A comprehensive list [SAMRS@NeurIPS'23, RVSA@TGRS'22, RSP@TGRS'22] of our research works related to remote sensing, including papers, codes, and citations. Note: The repo for [TGRS'22] "An Empirical Study of Remote Sensing Pretraining" has been moved to: https://github.com/ViTAE-Transformer/RSP
438 stars 53 forks source link

About the IMP weights on change detection #5

Closed lauraset closed 1 year ago

lauraset commented 2 years ago

Hello, @DotWang. Your work is great. The results in your paper show that the bit with IMP-ViTAEv2-S weights performs best. So I wonder whether the pretrained weights from IMP on change detection will be released. Thank you very much.

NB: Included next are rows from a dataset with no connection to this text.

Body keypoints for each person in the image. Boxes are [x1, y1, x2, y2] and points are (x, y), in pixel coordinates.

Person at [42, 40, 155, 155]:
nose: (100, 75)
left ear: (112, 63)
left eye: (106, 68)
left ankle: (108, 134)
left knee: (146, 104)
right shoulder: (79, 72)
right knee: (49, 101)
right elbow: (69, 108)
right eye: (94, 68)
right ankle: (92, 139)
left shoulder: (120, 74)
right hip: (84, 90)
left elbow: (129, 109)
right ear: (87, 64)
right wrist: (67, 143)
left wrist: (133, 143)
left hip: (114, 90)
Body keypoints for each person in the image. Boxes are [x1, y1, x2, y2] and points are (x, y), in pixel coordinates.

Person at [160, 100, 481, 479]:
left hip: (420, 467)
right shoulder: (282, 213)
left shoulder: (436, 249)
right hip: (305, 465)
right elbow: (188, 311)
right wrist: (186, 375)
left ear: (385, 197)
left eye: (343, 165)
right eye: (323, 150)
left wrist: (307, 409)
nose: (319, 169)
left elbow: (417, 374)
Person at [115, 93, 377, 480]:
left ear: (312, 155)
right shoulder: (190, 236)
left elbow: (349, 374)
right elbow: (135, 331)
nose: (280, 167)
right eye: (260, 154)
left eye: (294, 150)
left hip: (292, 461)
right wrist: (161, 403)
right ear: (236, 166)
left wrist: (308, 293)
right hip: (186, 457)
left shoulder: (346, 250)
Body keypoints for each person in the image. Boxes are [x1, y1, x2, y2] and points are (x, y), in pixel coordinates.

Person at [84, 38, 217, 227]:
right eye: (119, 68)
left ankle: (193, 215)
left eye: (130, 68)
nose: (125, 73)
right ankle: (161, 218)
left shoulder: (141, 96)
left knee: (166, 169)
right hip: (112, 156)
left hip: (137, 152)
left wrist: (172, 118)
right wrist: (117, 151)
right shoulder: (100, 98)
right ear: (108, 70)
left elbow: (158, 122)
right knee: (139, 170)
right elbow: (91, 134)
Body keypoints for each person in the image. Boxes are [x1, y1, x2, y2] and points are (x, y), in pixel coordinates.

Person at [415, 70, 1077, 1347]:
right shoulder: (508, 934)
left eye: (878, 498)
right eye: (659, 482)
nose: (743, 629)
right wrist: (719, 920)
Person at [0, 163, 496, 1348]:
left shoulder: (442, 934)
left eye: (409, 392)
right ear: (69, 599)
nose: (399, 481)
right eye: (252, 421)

DotWang commented 2 years ago

The IMP weights have been released in the ViTAE-Transformer repo, please move to https://github.com/ViTAE-Transformer/ViTAE-Transformer/tree/main/Image-Classification

lauraset commented 2 years ago

Hi, @DotWang. Thank you very much. I got it. I still have a question about the lower performance of RSP in semantic segmentation and change detection, compared to IMP. You mentioned two reasons, i.e., the dataset volume and the task granularity. However, intuitively, the data distribution of MillionAID is closer to these datasets (i.e., Postdam) used in remote senisng. Is the lower performance of RSP related to the heavy reliance of transformer on large amounts of samples? On the other hand, the task granularity exists in both RSP and IMP. So I feel that this reason may not explain the lower performance of RSP. However, it proved that RSP may be only effective in the classification task and can not generalize well to the segmentation task. Maybe there are some errors in my statement. So I want to know your opinion. Thank you very much.

DotWang commented 2 years ago

I first explain the task granularity. We conduct the IMP and RSP on four tasks: classification, detection, segmentation, and change detection (CD). The experiment results show that RSP performs better than IMP on the first two tasks, not only on the classification task. Intuitively, the granularity of classification and detection are separately in the scene and object-level, meaning the features that they require are close, which is convenient for the transferring of RSP weights. Segmentation is operated at pixel-level, compared with detection, it requires more detailed semantic information. From the task definition, CD may locate between detection and segmentation.

For the data volume, here, the volume does not only mean the image number, it also means the category number. Our pretraining dataset --- MillionAID only has 51 classes, far less than the Imagenet-IK. Limited categories decrease the dataset complexity, restricting the model performance. As you can see, our pretraining accuracies can reach 98%, that is almost impossible on the ImageNet-1k training. At this time, the model may not learn universal and detailed representations as the IMP. In my own opinion, the RSP may perform better than IMP when the pertaining dataset becomes more challenging.

I also notice that you mention the Potsdam dataset. For this dataset, the spectral differences may also affect the performance. Since we use IR-R-G channels, the gaps between evaluation and pretraining are larger than other RS dataset.

In summary:

lauraset commented 1 year ago

Hello, @DotWang. Thank you for your detailed explaination. I got it.